Van Gogh complained more than once in his letters that the unspoilt character of The Hague and its surroundings was beginning to be eroded by the advance of urban expansion and fashionable seaside-resort life. During a visit, Van Rappard repeated an earlier suggestion that Vincent
should move to the lonely and untouched province of Drenthe, where a number of his colleagues had recently gone. Van Gogh now became convinced that he would discover a Dutch Barbizon there and dreamed of realizing his ideal of an artists’ community: ‘Once there, I think I should stay for good in that region of heath and peat-cutting, to which more and more painters are moving and where a sort of artists’ colony may perhaps arise in time.’

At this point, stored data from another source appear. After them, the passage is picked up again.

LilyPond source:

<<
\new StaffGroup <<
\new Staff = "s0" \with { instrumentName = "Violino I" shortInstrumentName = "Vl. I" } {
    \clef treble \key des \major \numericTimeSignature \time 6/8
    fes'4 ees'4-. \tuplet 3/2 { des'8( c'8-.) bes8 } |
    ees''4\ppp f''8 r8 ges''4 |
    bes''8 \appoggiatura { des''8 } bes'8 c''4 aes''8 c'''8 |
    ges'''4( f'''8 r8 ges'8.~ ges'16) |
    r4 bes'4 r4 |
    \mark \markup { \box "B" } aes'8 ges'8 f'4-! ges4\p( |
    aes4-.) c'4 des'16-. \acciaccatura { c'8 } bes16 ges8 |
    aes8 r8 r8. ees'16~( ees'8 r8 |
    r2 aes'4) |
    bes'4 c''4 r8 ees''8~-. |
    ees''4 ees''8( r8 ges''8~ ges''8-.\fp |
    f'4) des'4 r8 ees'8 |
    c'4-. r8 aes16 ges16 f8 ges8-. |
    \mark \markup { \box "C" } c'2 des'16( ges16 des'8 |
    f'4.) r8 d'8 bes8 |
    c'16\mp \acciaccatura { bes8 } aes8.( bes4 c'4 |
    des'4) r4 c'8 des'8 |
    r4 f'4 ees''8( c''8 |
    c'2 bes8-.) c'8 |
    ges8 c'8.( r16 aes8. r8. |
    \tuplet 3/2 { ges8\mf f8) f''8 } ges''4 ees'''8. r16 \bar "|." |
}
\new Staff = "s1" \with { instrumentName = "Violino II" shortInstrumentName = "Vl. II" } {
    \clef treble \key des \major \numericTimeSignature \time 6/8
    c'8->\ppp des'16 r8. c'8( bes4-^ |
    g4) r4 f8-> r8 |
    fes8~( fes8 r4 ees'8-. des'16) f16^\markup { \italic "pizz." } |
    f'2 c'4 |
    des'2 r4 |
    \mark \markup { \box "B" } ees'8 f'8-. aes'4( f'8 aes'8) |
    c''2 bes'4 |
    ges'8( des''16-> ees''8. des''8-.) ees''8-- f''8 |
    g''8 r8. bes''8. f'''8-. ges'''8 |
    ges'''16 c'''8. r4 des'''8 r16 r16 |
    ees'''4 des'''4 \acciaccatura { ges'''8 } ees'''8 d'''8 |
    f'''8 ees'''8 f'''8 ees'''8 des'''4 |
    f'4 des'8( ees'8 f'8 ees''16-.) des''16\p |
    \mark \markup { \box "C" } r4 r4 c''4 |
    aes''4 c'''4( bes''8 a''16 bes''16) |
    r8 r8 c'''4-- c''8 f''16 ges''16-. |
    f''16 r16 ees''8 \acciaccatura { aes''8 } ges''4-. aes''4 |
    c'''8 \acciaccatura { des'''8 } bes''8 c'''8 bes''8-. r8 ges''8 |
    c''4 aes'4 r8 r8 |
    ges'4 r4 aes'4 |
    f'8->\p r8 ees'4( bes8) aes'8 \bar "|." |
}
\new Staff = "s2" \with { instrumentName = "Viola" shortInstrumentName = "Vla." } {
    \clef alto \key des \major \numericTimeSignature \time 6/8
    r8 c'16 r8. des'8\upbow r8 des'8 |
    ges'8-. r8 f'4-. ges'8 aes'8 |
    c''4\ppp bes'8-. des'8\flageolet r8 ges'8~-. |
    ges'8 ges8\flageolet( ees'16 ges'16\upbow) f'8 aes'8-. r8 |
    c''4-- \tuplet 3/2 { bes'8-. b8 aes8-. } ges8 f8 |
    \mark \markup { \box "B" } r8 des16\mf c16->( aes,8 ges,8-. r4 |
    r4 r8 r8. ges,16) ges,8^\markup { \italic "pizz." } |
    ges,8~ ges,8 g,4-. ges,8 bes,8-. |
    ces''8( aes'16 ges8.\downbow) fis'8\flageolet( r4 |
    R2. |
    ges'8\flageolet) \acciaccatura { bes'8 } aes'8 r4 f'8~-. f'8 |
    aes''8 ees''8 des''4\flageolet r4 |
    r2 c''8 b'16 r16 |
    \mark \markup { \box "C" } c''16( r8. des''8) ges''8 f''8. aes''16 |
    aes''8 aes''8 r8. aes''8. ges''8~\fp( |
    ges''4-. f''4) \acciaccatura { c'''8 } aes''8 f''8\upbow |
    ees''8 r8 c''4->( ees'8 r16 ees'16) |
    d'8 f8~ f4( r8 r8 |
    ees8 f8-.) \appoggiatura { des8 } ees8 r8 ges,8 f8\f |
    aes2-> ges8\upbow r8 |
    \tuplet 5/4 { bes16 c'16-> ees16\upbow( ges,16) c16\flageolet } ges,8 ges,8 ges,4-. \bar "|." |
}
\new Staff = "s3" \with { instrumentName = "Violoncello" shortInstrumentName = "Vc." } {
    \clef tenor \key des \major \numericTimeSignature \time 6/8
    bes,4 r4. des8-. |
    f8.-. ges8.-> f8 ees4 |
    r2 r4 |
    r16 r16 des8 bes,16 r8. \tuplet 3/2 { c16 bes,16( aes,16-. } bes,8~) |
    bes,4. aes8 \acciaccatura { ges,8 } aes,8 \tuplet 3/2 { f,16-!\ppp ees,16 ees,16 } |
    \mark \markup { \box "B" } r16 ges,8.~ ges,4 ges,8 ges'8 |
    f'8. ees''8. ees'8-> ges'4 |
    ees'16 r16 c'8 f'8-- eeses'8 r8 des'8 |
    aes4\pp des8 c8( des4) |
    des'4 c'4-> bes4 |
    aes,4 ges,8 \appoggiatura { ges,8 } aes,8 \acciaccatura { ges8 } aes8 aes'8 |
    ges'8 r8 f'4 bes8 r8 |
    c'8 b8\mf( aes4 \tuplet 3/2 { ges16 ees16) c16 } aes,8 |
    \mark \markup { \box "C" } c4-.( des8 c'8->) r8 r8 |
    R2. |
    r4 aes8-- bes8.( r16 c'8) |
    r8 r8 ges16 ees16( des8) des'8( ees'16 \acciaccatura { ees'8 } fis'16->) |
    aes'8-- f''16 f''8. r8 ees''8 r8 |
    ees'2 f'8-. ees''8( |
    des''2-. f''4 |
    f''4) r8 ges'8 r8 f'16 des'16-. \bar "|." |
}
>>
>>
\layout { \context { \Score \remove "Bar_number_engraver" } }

A mere look at the map made him wax lyrical: ‘I have a small map of Drenthe before me. On it I can see a large white space devoid of any village names. It is crossed by the Hoogeveen canal, which suddenly comes to an end and I can see the words “Peat Moors” written right across the blank space on the map. Around that blank space a number of small black dots with the names of villages and a red dot for the little town of Hoogeveen. Near the boundary a lake – the Black Lake – a name to conjure with – I picture all sorts of workmen dredging the banks. Some of the village names, such as Oosterheuvelen [Eastern Hills] and Erica, also exercise the imagination.’
Though life in Drenthe would be much cheaper, Van Gogh was loath to leave Sien and the children behind. He felt responsible for preserving the ‘depths’ in the ‘ruins of her soul and heart and mind’ and he was also convinced that without him Sien would fall by the wayside again. However, her lack of steadfastness - and the intrigues of her mother - increasingly irritated him until in the end he tried, as it were in stages, to rid himself of her for good. Though his sense of duty gave him qualms of conscience, step by step he rationalized his decision to go to Drenthe. He declared that he had become discouraged by her failure to gain the slightest insight into her own problems. By shifting an important part of the blame for the hopeless situation on to her tyrannical mother, Van Gogh provided ‘the woman’ no less than himself with a moral alibi and so justified the impending separation - to himself and to Theo. In Van Gogh’s view, his departure for Drenthe was inevitable: ultimately Sien would always listen to the voice of her authoritarian mother, while he hearkened to that of the Muse.